Daily briefs of the top news stories impacting Christians around the world.
In today's edition:
- Iraqi Churches Cancel Christmas Festivities
- Billy Graham Says He Would 'Pray More, Travel Less'
- NIV 2011 Released in Digital Format
- Hospital Stripped of Catholic Affiliation after In-House Abortion
Iraqi Churches Cancel Christmas Festivities
Extremists won a partial victory in Iraq on Wednesday as Iraqi Christians called off Christmas festivities in light of recent threats. The Associated Press reports that church officials in the northern cities of Kirkuk and Mosul, the southern city of Basra and in the capital confirmed they will not put up Christmas decorations or hold evening Mass and have urged worshippers to refrain from decorating their homes. "Nobody can ignore the threats of al-Qaida against Iraqi Christians," said Chaldean Archbishop Louis Sako in Kirkuk. "We cannot find a single source of joy that makes us celebrate. The situation of the Christians is bleak." Christians in Iraq have been laying low since Oct. 31, when gunmen linked to al Qaeda stormed a church in Baghdad. Fifty-eight people, most of them parishioners, died in the attack.
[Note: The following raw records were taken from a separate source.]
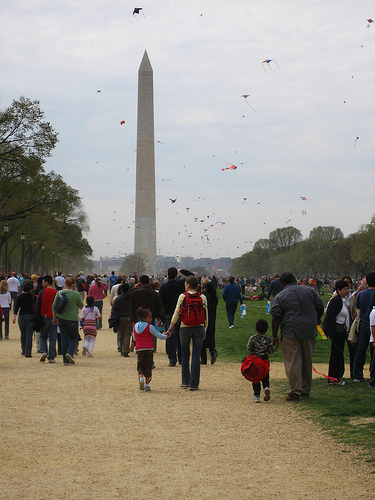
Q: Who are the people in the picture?
A: A mother holding a child's hand.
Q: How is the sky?
A: Full of kites.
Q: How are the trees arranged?
A: In a row.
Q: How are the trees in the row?
A: Green.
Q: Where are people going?
A: Towards a large monument.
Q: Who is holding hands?
A: Woman and little girl.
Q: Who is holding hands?
A: Man and little boy.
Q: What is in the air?
A: Kites.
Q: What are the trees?
A: Varying heights.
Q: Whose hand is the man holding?
A: Boy.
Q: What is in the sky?
A: Kites.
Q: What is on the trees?
A: Leaves.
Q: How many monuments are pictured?
A: One.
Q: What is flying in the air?
A: Kites.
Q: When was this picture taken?
A: During the day.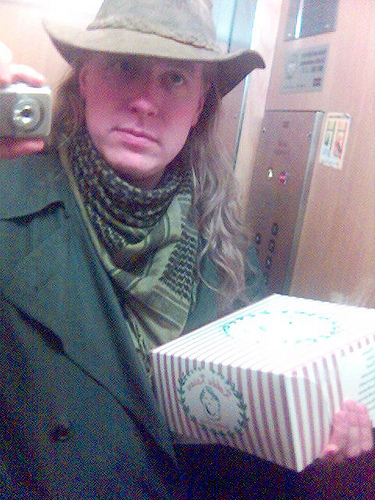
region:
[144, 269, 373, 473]
A pink and white cake box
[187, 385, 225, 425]
Picture of a person on the box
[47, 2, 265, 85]
Gray hat worn by man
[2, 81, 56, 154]
Silver camera held in a hand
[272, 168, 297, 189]
Red button on elevator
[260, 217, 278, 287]
Row of black buttons on elevator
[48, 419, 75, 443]
A round button on jacket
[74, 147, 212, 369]
Black and gray scarf around neck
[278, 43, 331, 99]
Silver plaque on wall with black letters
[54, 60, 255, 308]
Man has long blond hair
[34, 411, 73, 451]
the button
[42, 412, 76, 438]
the button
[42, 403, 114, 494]
the button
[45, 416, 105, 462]
the button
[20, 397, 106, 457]
the button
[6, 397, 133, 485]
the button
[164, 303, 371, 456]
Red, white and green pastry box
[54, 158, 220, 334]
Green and black scarf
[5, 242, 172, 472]
Green coat lapel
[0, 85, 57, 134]
Silver digital camera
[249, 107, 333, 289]
Elevator button panel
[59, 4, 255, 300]
Caucasian man with long hair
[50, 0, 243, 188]
Man wearing a beige hat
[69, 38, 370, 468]
Man with a pastry box in his hand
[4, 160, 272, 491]
Man's green trench coat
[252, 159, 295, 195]
Red emergency button in elevator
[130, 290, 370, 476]
Man holding pastry box in hand.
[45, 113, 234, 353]
Man wearing gray and blue print scarf around neck.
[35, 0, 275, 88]
Man wearing hat with braid trim on head.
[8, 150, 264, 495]
Man wearing gray jacket.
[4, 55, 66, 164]
Man holding camera in hand.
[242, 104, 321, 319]
Silver elevator control panel.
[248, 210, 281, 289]
Floor numbers on black buttons on elevator control panel.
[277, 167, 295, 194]
Red emergency light on elevator control panel.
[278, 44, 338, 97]
Gray sign on wall of elevator.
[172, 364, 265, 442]
White emblem surrounded by green leaves on pastry box.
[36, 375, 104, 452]
the shirt is black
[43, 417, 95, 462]
the shirt is black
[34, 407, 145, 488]
the shirt is black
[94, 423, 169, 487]
the shirt is black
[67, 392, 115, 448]
the shirt is black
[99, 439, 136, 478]
the shirt is black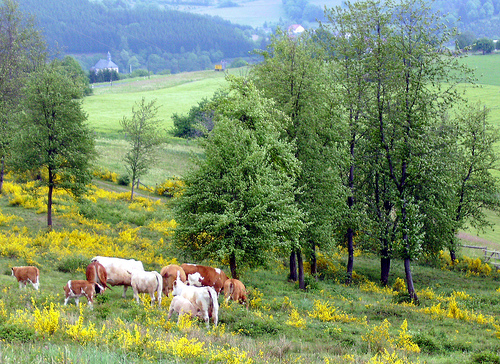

Billy Graham Says He Would 'Pray More, Travel Less'
Billy Graham granted his first interview in several years Dec. 20, telling Fox News' Greta Van Susteren that if he could do it over again, he would spend less time traveling and more time in meditation and prayer. The renowned evangelist, now 92, spoke to Van Susteren just before meeting President George W. Bush and his wife Laura in Charlotte, N.C. If Graham had the opportunity to live his life over again, he said there are things he would do differently. "I would study more. I would pray more, travel less, take less speaking engagements. I took too many of them in too many places around the world," he said, according to Baptist Press. "If I had it to do over again, I'd spend more time in meditation and prayer and just telling the Lord how much I love Him and adore Him and [am] looking forward the time we're going to spend together for eternity."
NIV 2011 Released in Digital Format
Zondervan has launched the first product featuring the updated New International Version of the Bible (NIV) -- a digital eBook of the bestselling translation. The digital release marks the first time that a new Bible translation has launched in a digital format prior to publication in a print format. "With the updated NIV complete and consumers enthusiastically awaiting its arrival, we wanted to make it available as soon as possible," said Moe Girkins, president and CEO of Zondervan. Print products featuring the updated NIV are scheduled for release in March 2011. As a Christmas gift, the publisher says they will donate a New Testament of a new NIV-like Hindi translation through Biblica for every digital copy bought until January 4. The NIV update was completed in the fall of 2010 after years of rigorous translation work by the Committee on Bible Translation. The 2010 NIV will replace the 1984 version as well as the controversial TNIV.
Hospital Stripped of Catholic Affiliation after In-House Abortion
The Christian Post reports that the Roman Catholic Diocese of Phoenix, Ariz., stripped St. Joseph's Hospital and Medical Center of its Catholic affiliation Tuesday after learning that the hospital performed an in-house abortion. The Christian Post reports that medical staff at the hospital terminated an 11-week pregnancy in 2009, allegedly performed because the woman was at risk of death. "In the decision to abort, the equal dignity of mother and her baby were not both upheld," announced Bishop Thomas Olmsted at Tuesday's press conference. St. Joseph's president, Linda Hunt, defended the hospital's actions in a statement, saying the abortion was necessary to save the mother's life. The hospital's ethics team concluded the pregnancy could be ended under the church's ethical directives because "the goal was not to end the pregnancy but save the mother's life," hospital officials stated.